Transitions: Part #1 Choosing A Path
That word transition freaks me out a little bit. It elicits a mental picture of looming change, and change can be scary. It’s not literally frightening but the idea of changing something drastic requires trust in your preparation, trust in the process, and trust in yourself and your team.
Take for instance sports; take a moment to yourself and think about how often a transition occurs throughout an athletic event. Center-to-quarterback exchange, a pitcher's throw rebounding off a hitter's bat, a relay team, executing a blind exchange handoff. Transitions happen frequently, some more obvious and others more subtle, regardless, change is an inevitable result of said transition.
My life has been marked by very specific transitions. My decision to quit hockey and soccer and pursue track and field for instance. Certainly not a momentous, earth shattering decision, but for me and my existence, it figuratively and literally changed my life.
I was a multi-faceted athlete growing up. I played everything, and developed an extreme, often volatile sense of competitiveness. I often struggled to keep up with my hectic, multi-sport schedule, and realized that I had begun spreading myself way too thin, leading to exhaustion and often poor athletic performance. I'm not sure what my driving force was back then, I suppose it was to prove to whomever, my teammates, my parents, my coaches, myself, that I was some sort of renaissance man, that I could do it all. When in reality I had become a Jack-of-All trades and master of none. I knew deep down that that type of rigorous schedule was unsustainable, but it wasn't until the summer of 2001 when I saw that being a "God gifted" athlete wasn't enough and wasn’t going to hack-it any longer.
At 16 years old I was selected to represent my home province of Prince Edward Island, at the quadrennial multi-sport competition, the Canada Summer Games in London, Ontario. Now I had experienced some success nationally prior to that event, but never amongst that caliber of competition and certainly not against older athletes. Needless to the say the meet didn't go very well, in fact it was an embarrassment. I can still recall that feeling I experienced. You know the one, its deep, deep down inside the pit of your stomach. It’s a combination of shame and stone-cold reality. In a nutshell, I did nothing to improve the image of PEI athletics, if anything I only helped to perpetuate the already lowly existence it had been cultivating for decades. You see, PEI is tiny, literally; Its small in stature, in population and in mentality. Islanders had experienced beat down after beat down by the more affluent, bigger, stronger provinces for what seems millennia. I supposed my finish in London, Ontario wasn't that big of a deal, its was expected. That sentiment was palpable. Islanders are merely in it for the "experience" not in it to compete. Sounds pathetic, eh?
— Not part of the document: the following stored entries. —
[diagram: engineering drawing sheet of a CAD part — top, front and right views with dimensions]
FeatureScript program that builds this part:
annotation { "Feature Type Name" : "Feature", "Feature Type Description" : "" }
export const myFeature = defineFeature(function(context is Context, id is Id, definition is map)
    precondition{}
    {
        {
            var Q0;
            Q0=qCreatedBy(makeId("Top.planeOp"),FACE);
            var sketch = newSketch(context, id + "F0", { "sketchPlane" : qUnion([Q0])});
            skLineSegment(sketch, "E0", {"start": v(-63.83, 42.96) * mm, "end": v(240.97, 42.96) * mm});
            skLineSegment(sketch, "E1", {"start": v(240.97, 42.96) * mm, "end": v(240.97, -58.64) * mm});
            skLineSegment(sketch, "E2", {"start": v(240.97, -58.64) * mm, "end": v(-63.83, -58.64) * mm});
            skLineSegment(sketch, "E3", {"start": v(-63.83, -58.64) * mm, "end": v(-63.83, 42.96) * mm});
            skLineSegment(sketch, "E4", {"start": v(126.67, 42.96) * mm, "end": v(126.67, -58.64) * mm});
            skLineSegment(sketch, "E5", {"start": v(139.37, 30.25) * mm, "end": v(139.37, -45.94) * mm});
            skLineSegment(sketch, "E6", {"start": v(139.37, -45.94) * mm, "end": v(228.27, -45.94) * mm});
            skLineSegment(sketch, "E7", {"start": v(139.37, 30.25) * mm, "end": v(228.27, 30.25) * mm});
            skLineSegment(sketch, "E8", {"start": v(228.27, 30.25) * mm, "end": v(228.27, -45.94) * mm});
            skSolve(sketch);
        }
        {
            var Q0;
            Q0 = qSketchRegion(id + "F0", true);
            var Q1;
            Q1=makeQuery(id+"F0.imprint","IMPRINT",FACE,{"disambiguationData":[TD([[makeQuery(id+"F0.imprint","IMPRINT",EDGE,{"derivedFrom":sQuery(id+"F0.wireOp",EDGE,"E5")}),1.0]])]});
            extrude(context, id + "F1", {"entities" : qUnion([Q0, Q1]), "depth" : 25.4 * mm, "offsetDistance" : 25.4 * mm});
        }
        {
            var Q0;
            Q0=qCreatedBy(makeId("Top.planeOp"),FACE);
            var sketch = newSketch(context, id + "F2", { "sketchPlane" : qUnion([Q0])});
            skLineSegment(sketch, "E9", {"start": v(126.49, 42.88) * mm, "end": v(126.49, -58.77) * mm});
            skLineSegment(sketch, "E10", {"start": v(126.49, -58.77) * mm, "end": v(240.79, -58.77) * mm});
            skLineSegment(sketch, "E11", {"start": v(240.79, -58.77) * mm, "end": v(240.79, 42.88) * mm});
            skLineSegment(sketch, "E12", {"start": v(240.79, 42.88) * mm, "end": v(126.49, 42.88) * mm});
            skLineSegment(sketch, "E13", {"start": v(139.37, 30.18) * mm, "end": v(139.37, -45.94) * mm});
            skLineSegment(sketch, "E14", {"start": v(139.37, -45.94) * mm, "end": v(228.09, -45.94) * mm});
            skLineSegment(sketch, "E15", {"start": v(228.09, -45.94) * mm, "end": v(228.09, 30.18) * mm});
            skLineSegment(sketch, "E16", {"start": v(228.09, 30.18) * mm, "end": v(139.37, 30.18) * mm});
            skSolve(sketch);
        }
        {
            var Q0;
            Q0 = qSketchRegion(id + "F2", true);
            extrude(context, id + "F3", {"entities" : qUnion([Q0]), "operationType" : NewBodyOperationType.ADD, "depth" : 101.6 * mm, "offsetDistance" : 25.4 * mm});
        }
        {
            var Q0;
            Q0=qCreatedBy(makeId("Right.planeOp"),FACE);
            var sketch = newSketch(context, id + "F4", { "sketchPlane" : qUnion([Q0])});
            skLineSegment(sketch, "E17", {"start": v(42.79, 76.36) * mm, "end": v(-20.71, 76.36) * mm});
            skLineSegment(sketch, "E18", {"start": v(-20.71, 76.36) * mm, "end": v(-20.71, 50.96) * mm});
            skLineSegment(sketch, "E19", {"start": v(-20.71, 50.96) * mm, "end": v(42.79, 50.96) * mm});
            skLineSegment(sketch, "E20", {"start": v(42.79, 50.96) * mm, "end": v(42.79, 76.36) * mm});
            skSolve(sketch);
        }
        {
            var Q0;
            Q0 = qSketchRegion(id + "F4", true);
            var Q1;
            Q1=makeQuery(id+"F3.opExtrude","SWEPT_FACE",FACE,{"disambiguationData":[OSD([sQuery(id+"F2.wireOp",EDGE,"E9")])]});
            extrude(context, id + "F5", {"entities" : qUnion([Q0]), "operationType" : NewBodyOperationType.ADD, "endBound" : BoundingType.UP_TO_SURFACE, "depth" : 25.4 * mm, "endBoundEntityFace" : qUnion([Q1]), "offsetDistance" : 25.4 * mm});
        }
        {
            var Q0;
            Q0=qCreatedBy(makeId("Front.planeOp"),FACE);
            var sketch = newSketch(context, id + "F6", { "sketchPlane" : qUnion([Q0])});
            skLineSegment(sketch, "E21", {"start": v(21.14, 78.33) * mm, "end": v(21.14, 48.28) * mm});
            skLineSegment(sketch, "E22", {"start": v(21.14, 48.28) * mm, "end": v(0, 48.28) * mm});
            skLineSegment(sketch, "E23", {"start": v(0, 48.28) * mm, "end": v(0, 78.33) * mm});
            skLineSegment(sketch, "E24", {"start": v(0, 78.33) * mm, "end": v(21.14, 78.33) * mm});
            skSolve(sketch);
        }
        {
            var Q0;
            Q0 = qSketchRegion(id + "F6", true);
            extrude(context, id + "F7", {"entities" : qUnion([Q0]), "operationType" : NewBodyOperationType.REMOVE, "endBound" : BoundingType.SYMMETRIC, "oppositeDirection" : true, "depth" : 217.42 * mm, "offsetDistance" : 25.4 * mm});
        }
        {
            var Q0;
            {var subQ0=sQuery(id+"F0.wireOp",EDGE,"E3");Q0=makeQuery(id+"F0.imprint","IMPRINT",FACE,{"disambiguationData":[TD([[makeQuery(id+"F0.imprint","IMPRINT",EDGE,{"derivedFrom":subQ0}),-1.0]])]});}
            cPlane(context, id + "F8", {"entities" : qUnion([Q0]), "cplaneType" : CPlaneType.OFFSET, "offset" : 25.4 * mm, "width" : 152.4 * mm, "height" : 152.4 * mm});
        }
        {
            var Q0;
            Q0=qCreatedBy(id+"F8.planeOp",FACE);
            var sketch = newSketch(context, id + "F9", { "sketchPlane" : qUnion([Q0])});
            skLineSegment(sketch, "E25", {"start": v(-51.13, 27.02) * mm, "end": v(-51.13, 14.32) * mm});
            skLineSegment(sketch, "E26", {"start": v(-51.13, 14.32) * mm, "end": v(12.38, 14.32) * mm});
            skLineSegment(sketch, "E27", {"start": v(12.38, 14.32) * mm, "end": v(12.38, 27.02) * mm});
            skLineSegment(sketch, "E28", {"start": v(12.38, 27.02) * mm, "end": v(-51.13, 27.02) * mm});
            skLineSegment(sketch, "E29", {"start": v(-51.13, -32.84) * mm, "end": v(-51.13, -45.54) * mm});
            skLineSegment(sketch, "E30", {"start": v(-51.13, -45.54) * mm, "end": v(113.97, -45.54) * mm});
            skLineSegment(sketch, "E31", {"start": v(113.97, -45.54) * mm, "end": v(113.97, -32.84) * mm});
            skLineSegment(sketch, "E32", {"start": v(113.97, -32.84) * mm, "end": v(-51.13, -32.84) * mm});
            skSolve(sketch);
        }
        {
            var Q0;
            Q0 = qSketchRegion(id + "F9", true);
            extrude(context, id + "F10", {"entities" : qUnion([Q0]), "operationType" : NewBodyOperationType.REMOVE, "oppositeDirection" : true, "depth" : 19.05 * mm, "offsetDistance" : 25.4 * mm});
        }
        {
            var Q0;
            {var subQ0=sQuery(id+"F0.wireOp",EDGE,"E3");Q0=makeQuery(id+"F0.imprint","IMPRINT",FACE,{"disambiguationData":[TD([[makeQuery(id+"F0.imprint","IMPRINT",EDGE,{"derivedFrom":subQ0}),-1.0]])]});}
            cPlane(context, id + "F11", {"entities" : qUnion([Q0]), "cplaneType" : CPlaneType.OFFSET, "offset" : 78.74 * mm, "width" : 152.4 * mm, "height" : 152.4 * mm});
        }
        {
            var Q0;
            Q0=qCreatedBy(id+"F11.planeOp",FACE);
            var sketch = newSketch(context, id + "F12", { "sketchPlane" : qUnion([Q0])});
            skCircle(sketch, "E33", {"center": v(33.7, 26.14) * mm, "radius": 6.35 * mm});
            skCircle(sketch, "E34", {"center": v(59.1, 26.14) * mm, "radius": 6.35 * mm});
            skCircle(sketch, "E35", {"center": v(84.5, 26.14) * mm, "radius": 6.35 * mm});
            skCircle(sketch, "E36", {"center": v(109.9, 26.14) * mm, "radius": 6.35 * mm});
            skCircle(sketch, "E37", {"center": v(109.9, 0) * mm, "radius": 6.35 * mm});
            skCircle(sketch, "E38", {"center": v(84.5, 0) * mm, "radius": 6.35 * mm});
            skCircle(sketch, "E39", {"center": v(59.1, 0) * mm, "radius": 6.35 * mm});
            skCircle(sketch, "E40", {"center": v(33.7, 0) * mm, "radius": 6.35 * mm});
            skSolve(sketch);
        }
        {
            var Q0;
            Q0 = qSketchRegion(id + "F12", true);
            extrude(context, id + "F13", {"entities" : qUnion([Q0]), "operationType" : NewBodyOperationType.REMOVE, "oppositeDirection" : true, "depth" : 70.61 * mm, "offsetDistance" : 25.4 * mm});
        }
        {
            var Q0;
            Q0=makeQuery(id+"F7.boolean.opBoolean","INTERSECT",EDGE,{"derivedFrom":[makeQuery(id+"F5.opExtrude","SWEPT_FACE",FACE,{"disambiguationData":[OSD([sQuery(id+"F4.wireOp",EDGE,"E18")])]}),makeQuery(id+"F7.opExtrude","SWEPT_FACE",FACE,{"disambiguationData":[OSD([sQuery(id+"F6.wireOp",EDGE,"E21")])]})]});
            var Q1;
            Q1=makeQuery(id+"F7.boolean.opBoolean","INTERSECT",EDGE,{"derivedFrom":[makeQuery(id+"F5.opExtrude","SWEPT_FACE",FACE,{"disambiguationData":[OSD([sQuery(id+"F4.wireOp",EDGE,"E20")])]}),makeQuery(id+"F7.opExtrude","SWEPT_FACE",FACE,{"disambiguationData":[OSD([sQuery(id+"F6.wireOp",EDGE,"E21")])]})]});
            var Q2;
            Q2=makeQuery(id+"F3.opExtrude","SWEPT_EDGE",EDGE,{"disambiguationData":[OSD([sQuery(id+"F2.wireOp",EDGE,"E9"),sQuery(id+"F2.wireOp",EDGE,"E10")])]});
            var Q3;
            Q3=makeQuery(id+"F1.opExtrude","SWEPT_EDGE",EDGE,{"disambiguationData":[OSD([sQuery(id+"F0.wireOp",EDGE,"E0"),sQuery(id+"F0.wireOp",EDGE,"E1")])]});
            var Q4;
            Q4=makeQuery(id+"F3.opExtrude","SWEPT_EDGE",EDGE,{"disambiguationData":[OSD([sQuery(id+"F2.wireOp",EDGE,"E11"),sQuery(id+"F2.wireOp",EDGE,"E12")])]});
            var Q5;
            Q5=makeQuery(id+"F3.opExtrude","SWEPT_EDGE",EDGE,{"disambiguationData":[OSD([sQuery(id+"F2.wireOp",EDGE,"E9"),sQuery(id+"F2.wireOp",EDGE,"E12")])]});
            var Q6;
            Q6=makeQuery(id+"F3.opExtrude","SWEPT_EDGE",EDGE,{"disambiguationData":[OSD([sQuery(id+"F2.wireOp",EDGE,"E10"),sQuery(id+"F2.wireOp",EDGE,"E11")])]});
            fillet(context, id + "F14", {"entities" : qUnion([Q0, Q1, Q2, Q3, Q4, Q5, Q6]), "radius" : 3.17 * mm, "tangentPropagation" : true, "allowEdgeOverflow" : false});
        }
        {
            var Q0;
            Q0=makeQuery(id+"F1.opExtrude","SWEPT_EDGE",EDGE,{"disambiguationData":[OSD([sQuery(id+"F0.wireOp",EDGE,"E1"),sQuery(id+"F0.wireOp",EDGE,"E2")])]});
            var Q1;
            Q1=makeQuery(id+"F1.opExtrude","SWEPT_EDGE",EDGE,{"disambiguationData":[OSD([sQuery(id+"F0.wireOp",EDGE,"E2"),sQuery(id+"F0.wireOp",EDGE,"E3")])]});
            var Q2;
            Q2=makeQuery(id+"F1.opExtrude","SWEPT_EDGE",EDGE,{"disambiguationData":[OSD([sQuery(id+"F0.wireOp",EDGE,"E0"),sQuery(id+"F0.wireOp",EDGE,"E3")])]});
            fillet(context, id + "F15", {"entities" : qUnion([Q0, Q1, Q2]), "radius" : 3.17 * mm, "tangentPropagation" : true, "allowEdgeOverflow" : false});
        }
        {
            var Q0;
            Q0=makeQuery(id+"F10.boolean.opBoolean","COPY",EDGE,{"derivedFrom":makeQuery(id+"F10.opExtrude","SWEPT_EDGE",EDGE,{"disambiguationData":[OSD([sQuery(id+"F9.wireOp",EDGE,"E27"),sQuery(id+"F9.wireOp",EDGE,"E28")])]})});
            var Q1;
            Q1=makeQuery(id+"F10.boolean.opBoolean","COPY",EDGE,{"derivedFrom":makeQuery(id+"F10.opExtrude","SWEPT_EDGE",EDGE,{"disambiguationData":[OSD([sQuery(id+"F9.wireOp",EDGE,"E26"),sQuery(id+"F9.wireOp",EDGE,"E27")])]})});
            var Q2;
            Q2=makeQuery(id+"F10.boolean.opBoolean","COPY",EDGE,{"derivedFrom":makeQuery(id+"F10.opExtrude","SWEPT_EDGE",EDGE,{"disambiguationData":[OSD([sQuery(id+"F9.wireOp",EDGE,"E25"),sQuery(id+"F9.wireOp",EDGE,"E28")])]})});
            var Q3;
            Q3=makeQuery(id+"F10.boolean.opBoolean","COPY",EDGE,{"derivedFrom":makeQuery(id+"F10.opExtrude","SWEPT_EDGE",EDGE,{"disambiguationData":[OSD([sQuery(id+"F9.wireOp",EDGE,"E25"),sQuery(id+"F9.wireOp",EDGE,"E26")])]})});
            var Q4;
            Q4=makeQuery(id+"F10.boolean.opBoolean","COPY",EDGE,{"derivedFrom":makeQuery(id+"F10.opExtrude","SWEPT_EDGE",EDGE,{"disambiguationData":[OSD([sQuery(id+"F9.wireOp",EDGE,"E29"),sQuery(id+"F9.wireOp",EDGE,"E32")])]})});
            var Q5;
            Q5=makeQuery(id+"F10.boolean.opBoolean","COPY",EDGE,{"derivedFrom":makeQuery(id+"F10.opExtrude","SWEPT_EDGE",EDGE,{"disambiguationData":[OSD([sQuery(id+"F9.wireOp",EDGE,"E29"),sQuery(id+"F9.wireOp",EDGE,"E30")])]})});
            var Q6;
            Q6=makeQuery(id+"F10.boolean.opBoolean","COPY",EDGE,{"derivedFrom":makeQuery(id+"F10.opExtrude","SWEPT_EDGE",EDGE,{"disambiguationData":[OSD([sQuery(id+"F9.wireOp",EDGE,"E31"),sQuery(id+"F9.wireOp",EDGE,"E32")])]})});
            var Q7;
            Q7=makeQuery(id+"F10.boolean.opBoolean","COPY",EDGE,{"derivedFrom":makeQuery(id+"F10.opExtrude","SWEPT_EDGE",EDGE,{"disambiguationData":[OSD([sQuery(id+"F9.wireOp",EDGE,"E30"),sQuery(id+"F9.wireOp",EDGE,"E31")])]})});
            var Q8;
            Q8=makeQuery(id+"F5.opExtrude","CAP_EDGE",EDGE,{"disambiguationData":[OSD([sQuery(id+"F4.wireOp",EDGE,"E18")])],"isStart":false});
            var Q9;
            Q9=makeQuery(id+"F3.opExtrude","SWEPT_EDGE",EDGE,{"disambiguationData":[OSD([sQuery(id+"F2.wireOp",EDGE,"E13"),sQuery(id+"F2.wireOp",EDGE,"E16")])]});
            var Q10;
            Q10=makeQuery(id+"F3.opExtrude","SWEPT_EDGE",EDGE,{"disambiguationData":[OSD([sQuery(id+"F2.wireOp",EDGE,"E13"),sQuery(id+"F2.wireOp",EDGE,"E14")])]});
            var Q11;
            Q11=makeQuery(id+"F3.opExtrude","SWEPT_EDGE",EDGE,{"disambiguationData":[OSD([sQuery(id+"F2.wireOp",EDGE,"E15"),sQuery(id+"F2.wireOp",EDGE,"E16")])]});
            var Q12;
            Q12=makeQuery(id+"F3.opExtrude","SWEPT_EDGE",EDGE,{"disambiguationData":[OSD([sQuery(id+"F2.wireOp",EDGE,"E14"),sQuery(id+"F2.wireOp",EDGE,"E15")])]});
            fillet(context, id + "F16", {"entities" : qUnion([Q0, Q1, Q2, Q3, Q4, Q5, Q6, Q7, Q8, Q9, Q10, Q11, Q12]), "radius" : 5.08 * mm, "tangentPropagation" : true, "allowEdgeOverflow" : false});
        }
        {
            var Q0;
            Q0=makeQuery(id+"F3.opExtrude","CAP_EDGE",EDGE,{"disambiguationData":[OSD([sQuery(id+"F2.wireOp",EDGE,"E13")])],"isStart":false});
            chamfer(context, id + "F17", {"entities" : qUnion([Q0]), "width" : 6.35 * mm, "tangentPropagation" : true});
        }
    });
When I returned home, I had one of "those" talks with my father Neal, who has never held his opinion to himself, particularly when it came to how his son performed athletically. The conversation quickly escalated in to a screaming match, and it resulted in the conclusion that my effort, preparation and approach to sport was all wrong. At that juncture of my life, it wasn't cute anymore to be a do-it-all athlete. The only athletes taken seriously were the ones who focused their efforts much more acutely.
I sat on that idea some time, I pondered the idea, but nothing really materialized. Come fall, I was playing soccer for my high school team and playing Bantam AAA hockey for my club team, the North River Flames. Regardless of the success or failures of that fall/winter, I couldn't shake that Canada Games experience from my subconscious. Deep down, that embarrassment lingered, and soccer nor hockey was doing anything to mitigate that sensation.
I sat in my room one night and pondered the idea of pursuing track and field exclusively and that thought terrified me. How would I go about doing such a thing, I mean the Island didn't even have a running track to train or compete on, it was literally still in the stone age. Our only "track" was an old, disheveled gravel abomination behind my high school, or a retrofitted railroad track turned walking path, aptly named "Rails to Trails". It wasn’t realistic, it wasn’t logical, it was selfish and it was stupid. But, on the flip-side it was ambitious, it was original, it was dangerous and it was mine, my decision. Something that I hadn’t really ever encountered in my life up to that point.
I agonized, tossed and turned, asked for advice, ignored the noise and came to a decision: That was going to quit soccer and hockey to pursue track and field…what had I gotten myself in to?